Ridha terhadap Diri: Akar dari Kelalaian atau Jalan Menuju Kesadaran
"Asal segala maksiat, kelalaian, dan syahwat adalah karena ridha terhadap diri sendiri. Dan asal segala ketaatan, kesadaran, dan penjagaan adalah karena tidak ridha terhadap diri sendiri."
Kata-kata ini mengandung kedalaman spiritual yang luar biasa. Ia tidak sekadar menyentuh perilaku lahiriah, tetapi menyingkap akar psikologis dan ruhani dari tindakan manusia. Di balik setiap maksiat, kelalaian, dan dorongan syahwat, tersembunyi satu sikap batin: ridha terhadap diri sendiri. Sebaliknya, di balik setiap ketaatan, kesadaran, dan penjagaan, terdapat sikap tidak ridha terhadap diri sendiri.

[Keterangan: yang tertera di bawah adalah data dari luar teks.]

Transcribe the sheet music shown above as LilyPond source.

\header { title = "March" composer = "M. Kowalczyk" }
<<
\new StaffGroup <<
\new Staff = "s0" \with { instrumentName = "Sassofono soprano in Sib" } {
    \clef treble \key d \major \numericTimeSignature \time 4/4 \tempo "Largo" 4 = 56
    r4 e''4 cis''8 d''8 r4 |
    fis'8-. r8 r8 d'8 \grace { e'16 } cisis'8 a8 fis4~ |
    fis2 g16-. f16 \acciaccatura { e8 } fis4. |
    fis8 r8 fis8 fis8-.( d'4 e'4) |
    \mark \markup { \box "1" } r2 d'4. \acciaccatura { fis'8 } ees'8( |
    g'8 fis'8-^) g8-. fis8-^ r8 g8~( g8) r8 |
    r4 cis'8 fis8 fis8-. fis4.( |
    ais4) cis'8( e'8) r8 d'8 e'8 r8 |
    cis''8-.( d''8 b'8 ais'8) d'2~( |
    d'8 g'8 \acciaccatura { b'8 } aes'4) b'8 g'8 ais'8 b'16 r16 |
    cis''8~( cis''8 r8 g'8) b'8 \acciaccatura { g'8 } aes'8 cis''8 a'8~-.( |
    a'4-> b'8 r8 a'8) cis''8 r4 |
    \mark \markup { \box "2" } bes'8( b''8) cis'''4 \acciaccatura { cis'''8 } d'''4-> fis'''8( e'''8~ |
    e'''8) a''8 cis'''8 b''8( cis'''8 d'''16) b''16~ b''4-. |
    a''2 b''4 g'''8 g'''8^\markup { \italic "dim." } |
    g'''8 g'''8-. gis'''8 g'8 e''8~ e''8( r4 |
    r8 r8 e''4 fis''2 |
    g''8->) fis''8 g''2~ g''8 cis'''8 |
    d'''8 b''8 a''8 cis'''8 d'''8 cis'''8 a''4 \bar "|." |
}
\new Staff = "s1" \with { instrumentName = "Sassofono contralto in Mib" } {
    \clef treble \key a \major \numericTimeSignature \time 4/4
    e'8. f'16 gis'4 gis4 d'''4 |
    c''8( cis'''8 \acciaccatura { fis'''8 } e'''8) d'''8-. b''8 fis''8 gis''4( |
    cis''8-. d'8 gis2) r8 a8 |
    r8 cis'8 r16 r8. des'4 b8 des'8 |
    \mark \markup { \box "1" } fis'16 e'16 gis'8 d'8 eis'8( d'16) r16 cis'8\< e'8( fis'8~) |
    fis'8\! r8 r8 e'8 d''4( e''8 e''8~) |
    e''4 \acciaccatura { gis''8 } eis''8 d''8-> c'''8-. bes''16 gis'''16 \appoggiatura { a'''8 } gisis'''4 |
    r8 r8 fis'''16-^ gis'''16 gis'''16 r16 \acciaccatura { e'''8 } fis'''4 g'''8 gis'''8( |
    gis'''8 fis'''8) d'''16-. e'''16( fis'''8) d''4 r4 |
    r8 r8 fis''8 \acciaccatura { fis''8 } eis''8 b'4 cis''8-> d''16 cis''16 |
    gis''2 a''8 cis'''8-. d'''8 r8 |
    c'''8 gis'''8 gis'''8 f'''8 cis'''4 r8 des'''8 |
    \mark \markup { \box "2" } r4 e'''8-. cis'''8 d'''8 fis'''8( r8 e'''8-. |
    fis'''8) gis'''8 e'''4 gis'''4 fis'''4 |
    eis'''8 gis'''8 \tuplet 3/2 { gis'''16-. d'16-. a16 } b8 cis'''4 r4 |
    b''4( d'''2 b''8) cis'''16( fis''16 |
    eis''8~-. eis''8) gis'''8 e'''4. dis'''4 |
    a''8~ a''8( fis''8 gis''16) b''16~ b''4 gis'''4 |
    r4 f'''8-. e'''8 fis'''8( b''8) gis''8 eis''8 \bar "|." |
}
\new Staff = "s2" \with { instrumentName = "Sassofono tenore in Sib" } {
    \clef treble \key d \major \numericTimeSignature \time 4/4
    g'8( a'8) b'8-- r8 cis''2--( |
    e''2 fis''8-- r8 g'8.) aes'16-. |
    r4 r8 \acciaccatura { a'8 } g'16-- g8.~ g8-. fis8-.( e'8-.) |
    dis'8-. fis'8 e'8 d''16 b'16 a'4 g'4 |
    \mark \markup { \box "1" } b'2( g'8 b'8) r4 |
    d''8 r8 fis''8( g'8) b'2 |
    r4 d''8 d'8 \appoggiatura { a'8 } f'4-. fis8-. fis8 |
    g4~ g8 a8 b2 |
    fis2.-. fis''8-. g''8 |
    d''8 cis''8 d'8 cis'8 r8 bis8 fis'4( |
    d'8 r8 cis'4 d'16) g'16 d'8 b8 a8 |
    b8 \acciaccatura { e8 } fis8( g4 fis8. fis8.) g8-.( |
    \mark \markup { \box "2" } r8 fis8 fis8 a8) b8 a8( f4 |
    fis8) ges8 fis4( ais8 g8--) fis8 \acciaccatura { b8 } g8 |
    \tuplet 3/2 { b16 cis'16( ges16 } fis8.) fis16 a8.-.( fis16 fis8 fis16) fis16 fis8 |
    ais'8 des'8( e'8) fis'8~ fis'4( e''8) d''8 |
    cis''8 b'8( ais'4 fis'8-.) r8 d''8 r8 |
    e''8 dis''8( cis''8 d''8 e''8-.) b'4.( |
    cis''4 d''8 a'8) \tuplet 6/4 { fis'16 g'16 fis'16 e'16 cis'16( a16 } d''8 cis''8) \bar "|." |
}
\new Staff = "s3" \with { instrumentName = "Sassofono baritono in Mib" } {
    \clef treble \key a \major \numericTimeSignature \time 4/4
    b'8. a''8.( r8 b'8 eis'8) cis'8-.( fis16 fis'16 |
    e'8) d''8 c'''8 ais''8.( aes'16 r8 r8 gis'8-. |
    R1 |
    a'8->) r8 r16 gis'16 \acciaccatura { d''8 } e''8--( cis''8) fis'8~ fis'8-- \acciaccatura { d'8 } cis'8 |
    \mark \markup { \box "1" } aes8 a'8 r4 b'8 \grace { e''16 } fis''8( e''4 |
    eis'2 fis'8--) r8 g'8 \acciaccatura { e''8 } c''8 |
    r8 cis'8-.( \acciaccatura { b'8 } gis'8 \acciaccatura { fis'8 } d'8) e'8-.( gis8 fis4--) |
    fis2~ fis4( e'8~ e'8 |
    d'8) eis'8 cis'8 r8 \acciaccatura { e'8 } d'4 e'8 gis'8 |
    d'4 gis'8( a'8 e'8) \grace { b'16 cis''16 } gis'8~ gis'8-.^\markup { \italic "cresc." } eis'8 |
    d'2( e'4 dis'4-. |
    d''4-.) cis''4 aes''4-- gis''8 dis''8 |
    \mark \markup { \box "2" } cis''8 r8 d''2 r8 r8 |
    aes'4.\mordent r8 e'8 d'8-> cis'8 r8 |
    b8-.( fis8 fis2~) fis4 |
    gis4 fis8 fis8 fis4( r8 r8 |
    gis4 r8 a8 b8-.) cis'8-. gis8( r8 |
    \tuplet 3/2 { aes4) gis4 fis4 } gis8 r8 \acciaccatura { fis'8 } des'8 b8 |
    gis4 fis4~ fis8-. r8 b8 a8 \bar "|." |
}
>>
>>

Ridha terhadap diri sendiri di sini bukanlah bentuk penerimaan yang sehat, melainkan kepuasan yang menutup pintu perbaikan. Ketika seseorang merasa cukup, merasa benar, merasa aman dengan dirinya sendiri, maka ia cenderung lengah. Ia tidak lagi mengawasi niat, tidak lagi mempertanyakan arah langkahnya, dan tidak lagi merasa perlu untuk berubah. Dari sinilah kelalaian tumbuh. Syahwat pun menemukan ruang untuk berbisik, dan maksiat menjadi sesuatu yang mudah dilakukan karena tidak ada benteng introspeksi.
Sebaliknya, tidak ridha terhadap diri sendiri adalah sikap batin yang penuh kesadaran. Ia bukan bentuk kebencian terhadap diri, melainkan pengakuan jujur bahwa diri ini belum selesai. Bahwa masih ada ruang untuk diperbaiki, masih ada sisi yang gelap, masih ada potensi tergelincir. Sikap ini melahirkan penjagaan. Ia membuat seseorang lebih berhati-hati, lebih tunduk, lebih terbuka terhadap nasihat dan bimbingan. Ia menjadi sumber ketaatan, karena seseorang yang sadar akan kelemahan dirinya akan lebih mudah bersandar kepada kekuatan Ilahi.
Dalam tradisi tasawuf, sikap tidak ridha terhadap diri adalah pintu awal menuju tajrid—melepaskan diri dari ketergantungan pada kemampuan pribadi dan menyerahkan urusan kepada Allah. Ia juga berkaitan erat dengan himmah, dorongan ruhani yang kuat untuk terus mendekat kepada Tuhan. Orang yang tidak ridha terhadap dirinya akan terus mencari, terus belajar, dan terus memperbaiki. Ia tidak terjebak dalam pencitraan, tidak tenggelam dalam pujian, dan tidak silau oleh capaian lahiriah.
Namun, keseimbangan tetap diperlukan. Tidak ridha terhadap diri bukan berarti membenci diri atau tenggelam dalam rasa bersalah yang destruktif. Ia harus dibarengi dengan rahmah—kasih sayang terhadap diri sendiri. Karena hanya dengan kasih sayang, seseorang bisa bertahan dalam perjalanan panjang menuju kesempurnaan ruhani. Ia harus tahu bahwa kekurangan bukan untuk disesali tanpa akhir, tetapi untuk dikenali dan dijadikan bahan bakar perubahan.
Kutipan ini mengajarkan bahwa akar dari segala perilaku bukanlah sekadar pilihan sadar, tetapi kondisi batin yang lebih dalam. Ia mengajak kita untuk jujur terhadap diri sendiri, untuk tidak cepat merasa cukup, dan untuk terus menjaga kesadaran. Karena dalam dunia yang penuh godaan dan distraksi, hanya mereka yang tidak ridha terhadap dirinya yang mampu bertahan dalam cahaya penjagaan.